Short task
Give these rows again with every "common name" swapped for "vernacular name" and everything else unchanged. Leave out the pictures.

begin Dataset records

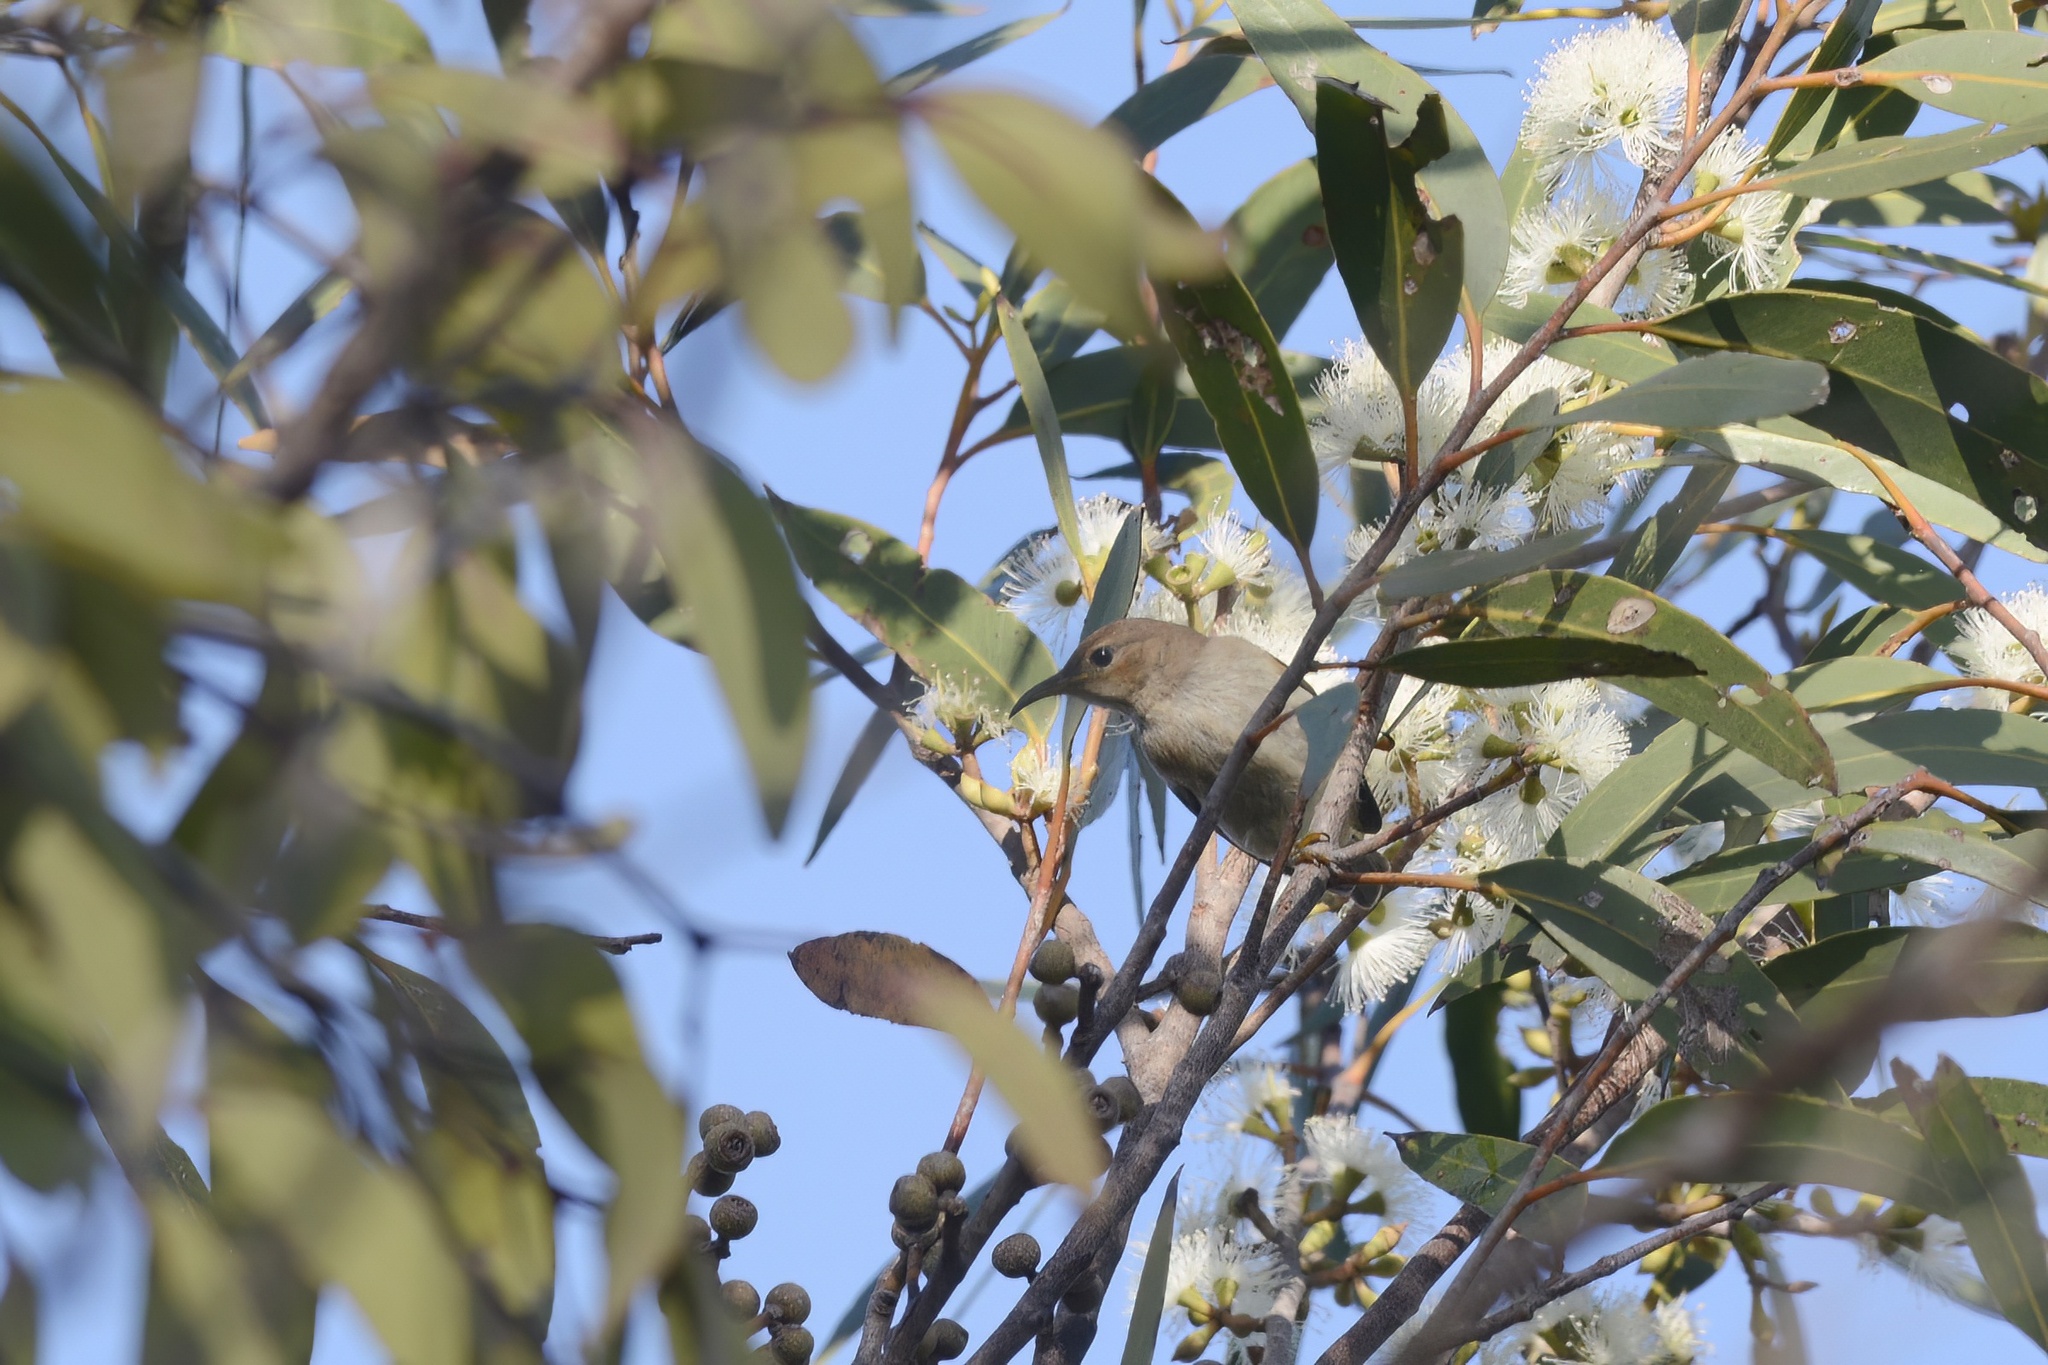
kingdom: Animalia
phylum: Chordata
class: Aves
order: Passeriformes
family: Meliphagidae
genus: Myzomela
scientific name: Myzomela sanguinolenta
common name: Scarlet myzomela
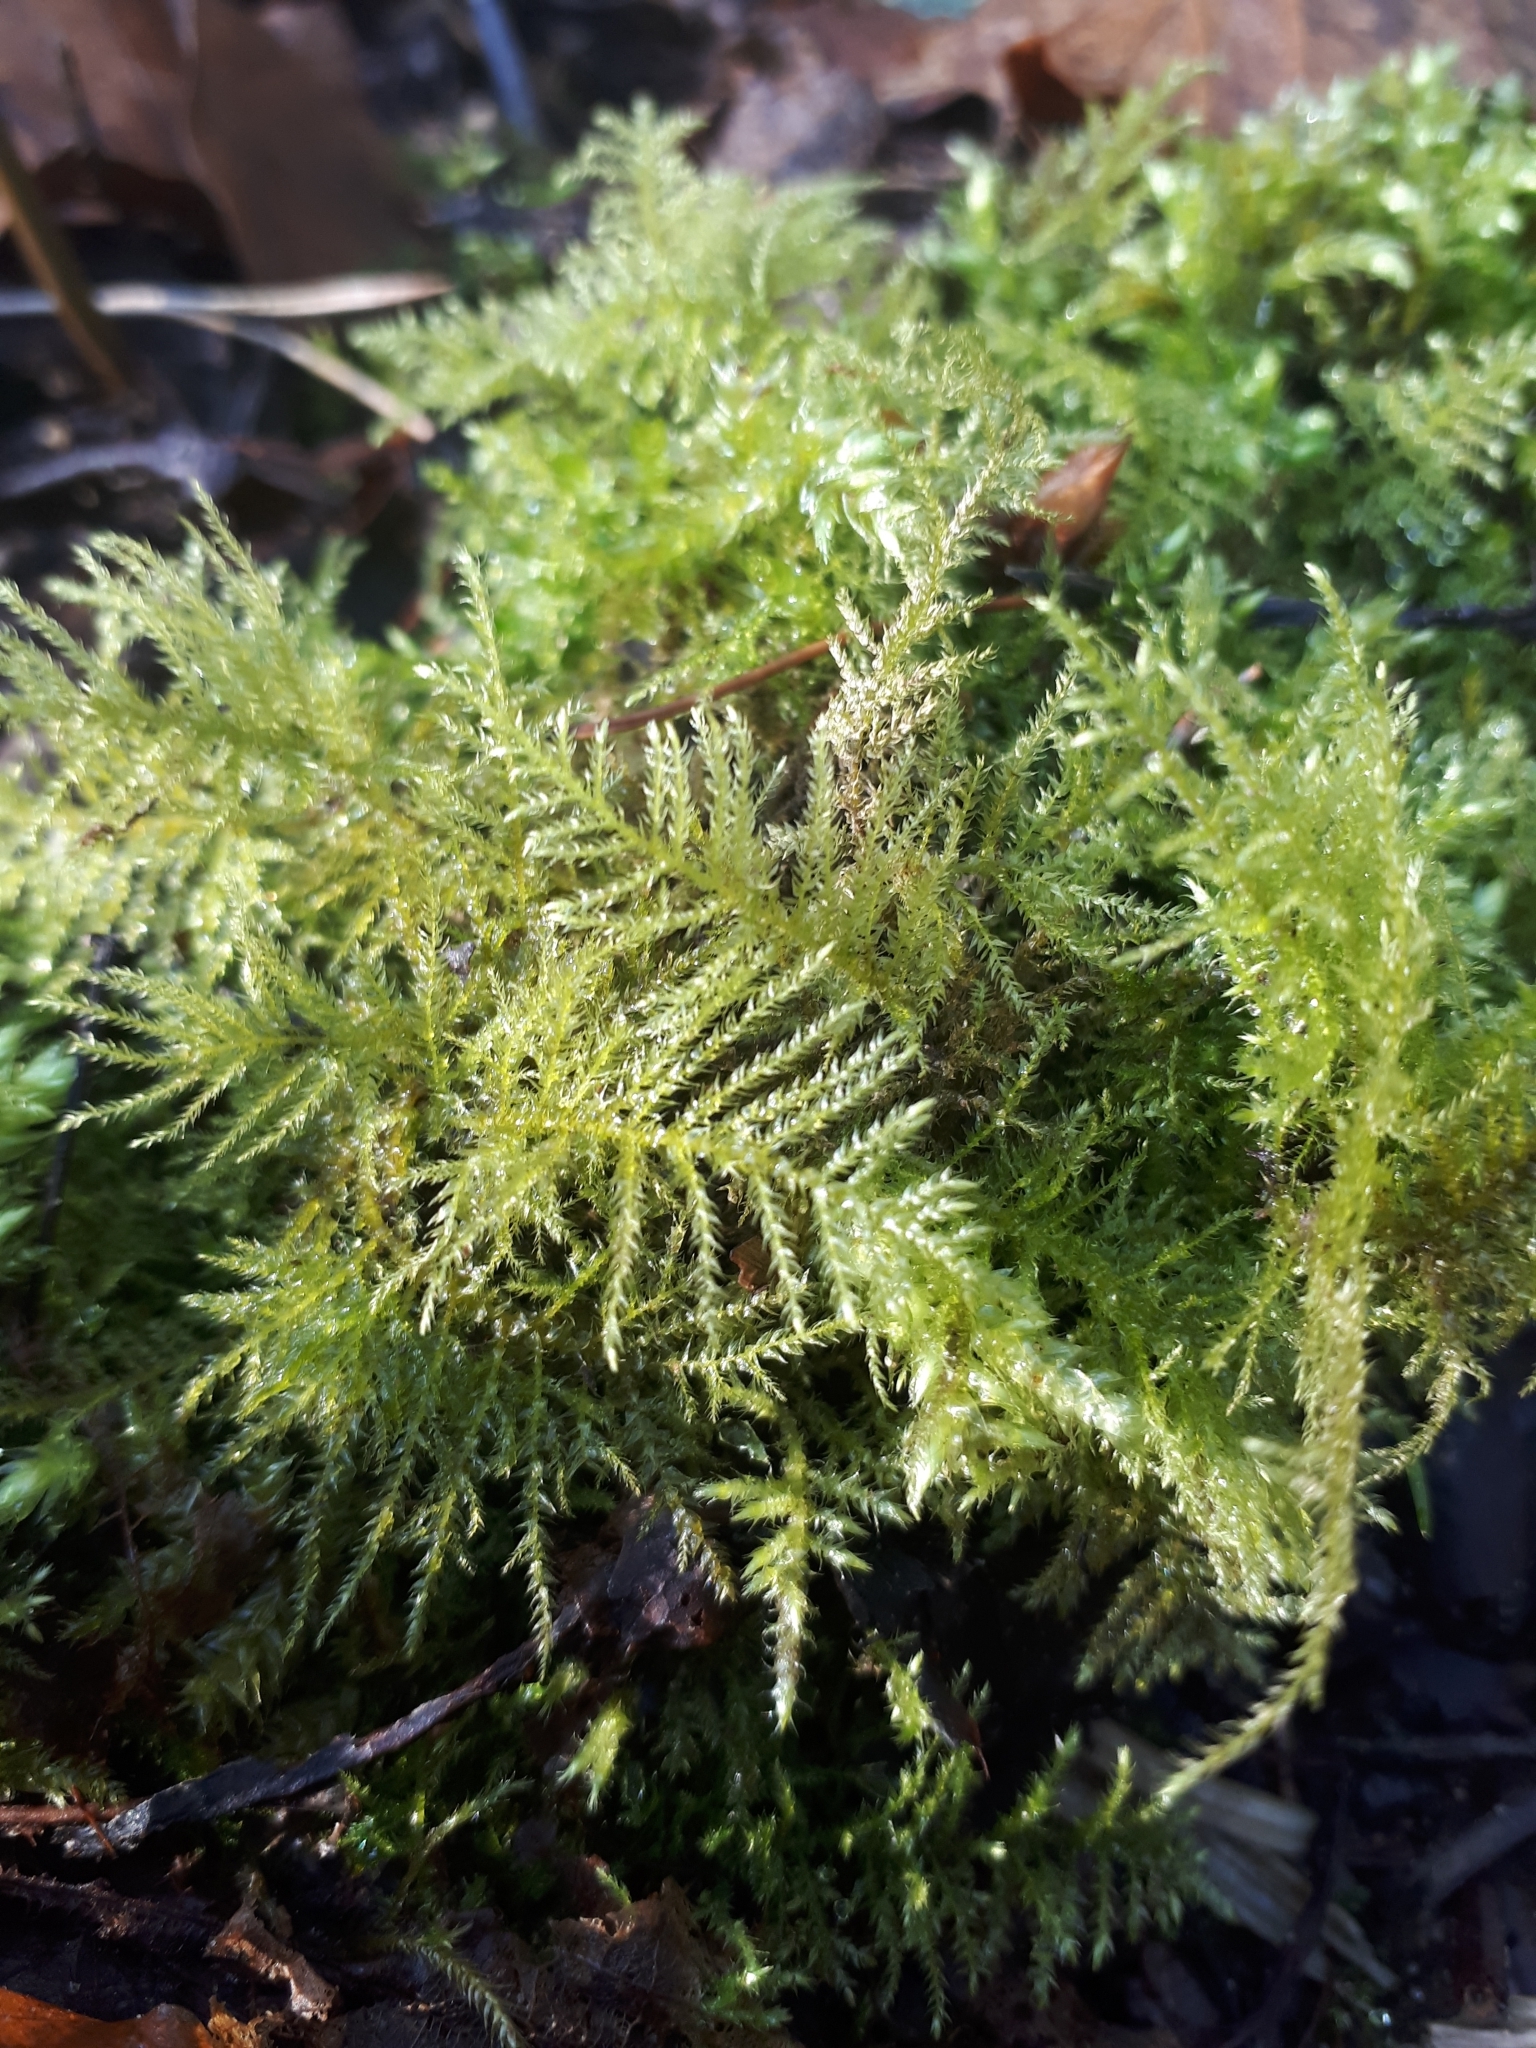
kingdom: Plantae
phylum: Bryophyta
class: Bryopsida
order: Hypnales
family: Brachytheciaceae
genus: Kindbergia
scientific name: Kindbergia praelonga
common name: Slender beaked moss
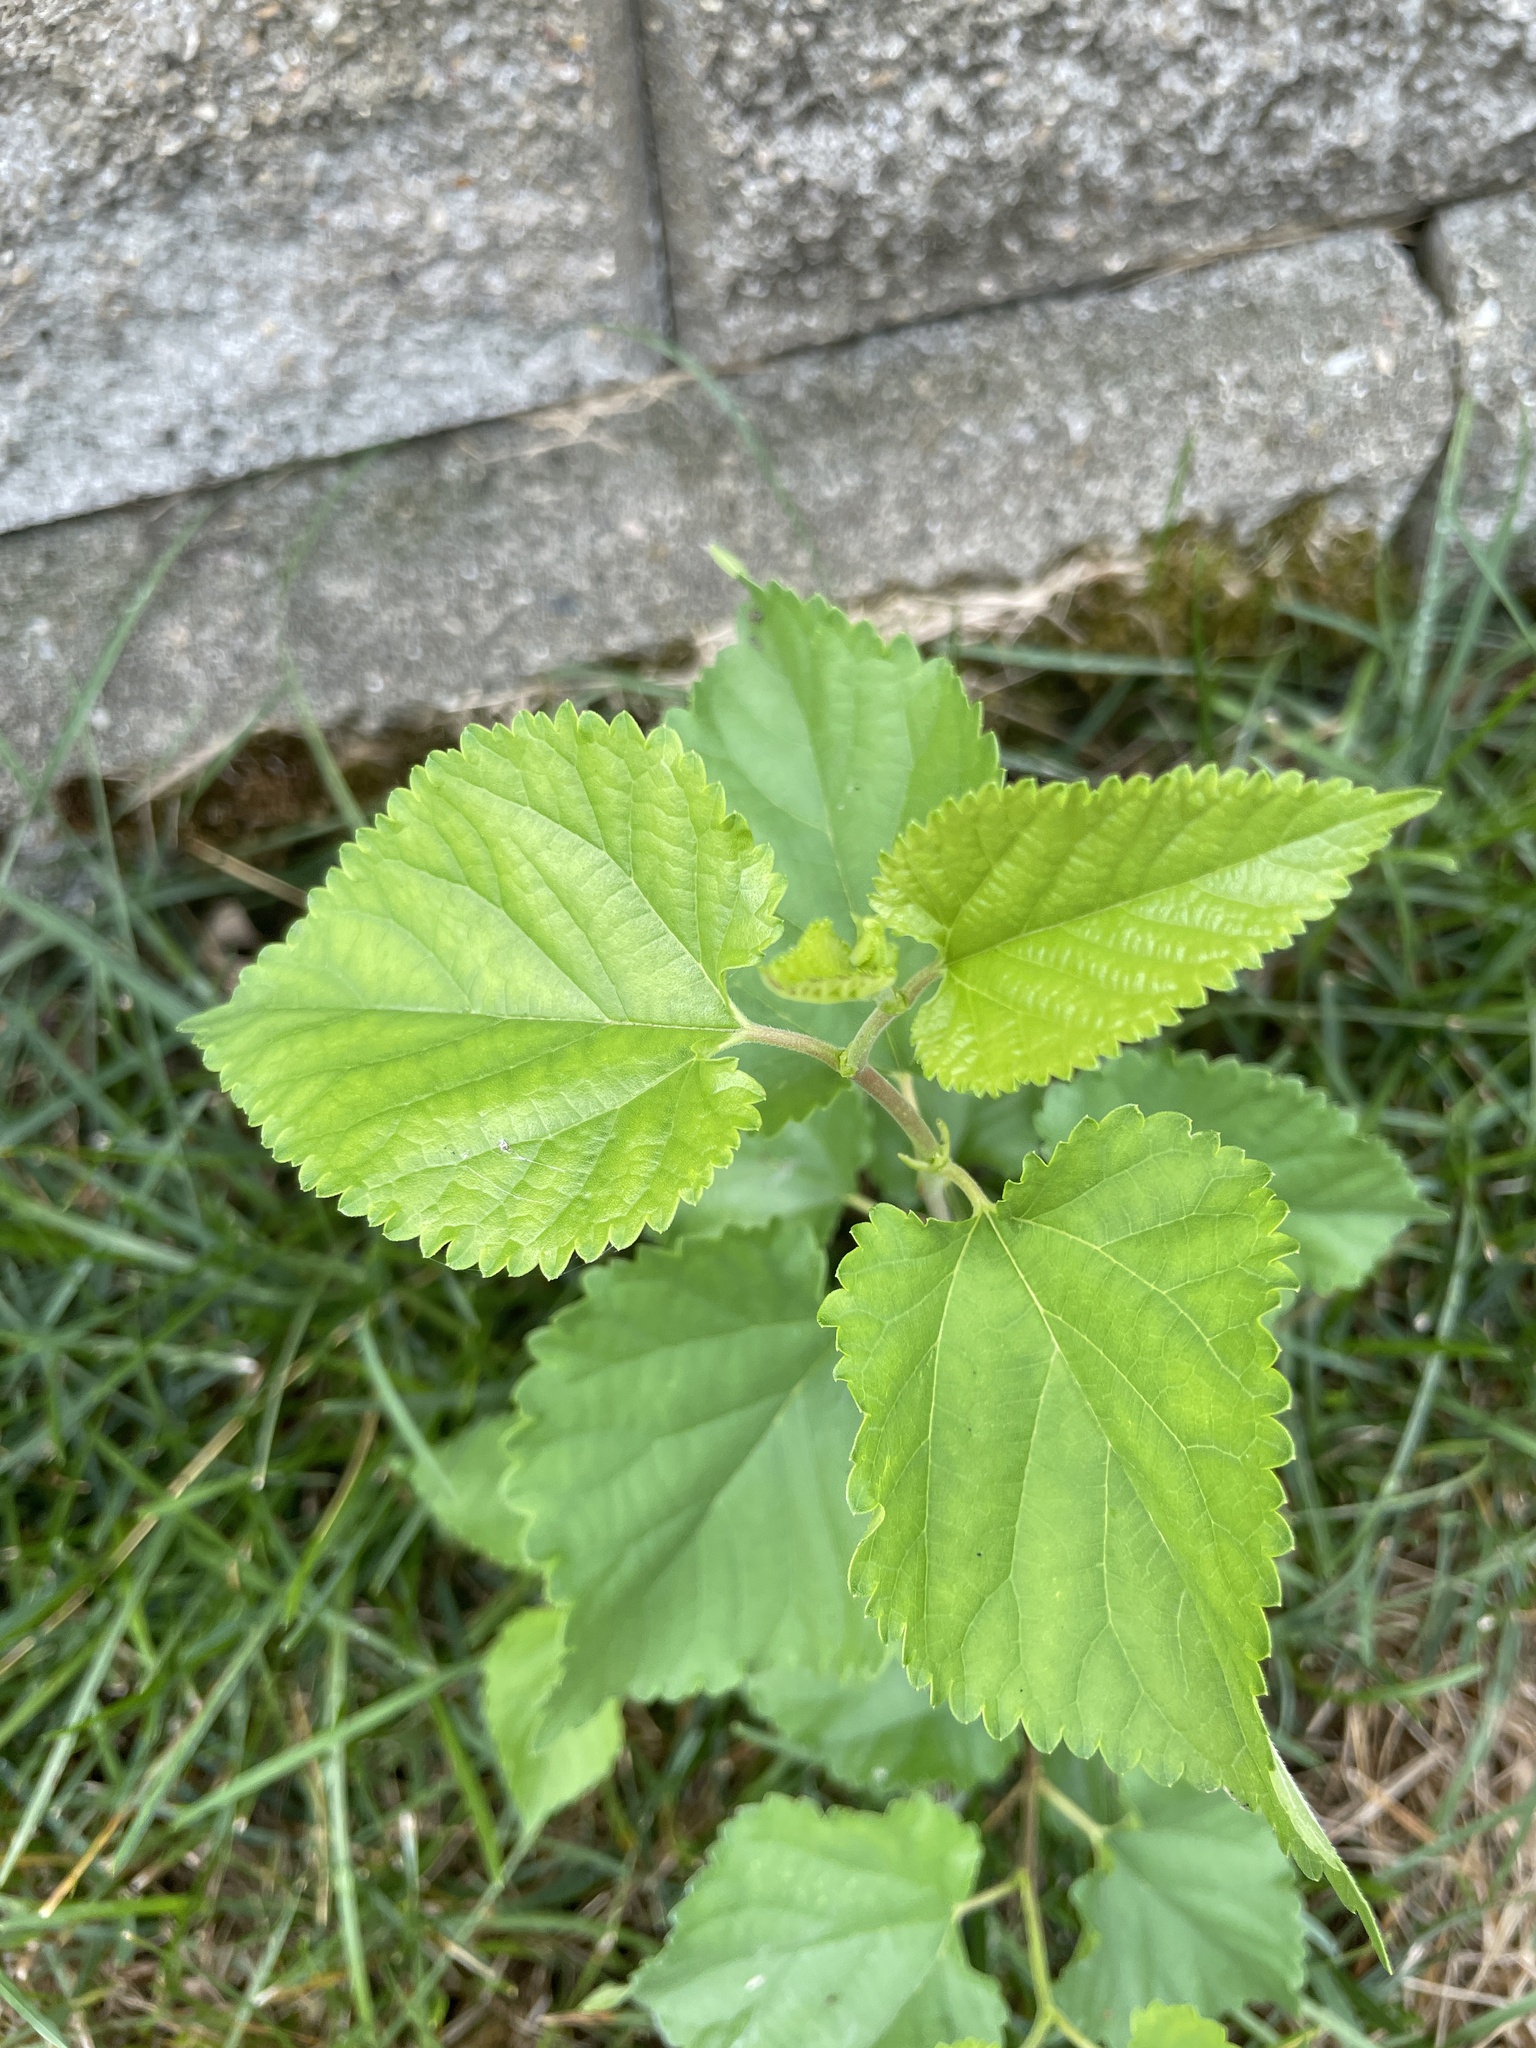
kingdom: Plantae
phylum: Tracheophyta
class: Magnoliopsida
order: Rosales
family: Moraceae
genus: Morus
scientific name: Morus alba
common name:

end Dataset records

Complete answer
kingdom: Animalia
phylum: Chordata
class: Aves
order: Passeriformes
family: Meliphagidae
genus: Myzomela
scientific name: Myzomela sanguinolenta
vernacular name: Scarlet myzomela
kingdom: Plantae
phylum: Bryophyta
class: Bryopsida
order: Hypnales
family: Brachytheciaceae
genus: Kindbergia
scientific name: Kindbergia praelonga
vernacular name: Slender beaked moss
kingdom: Plantae
phylum: Tracheophyta
class: Magnoliopsida
order: Rosales
family: Moraceae
genus: Morus
scientific name: Morus alba
vernacular name:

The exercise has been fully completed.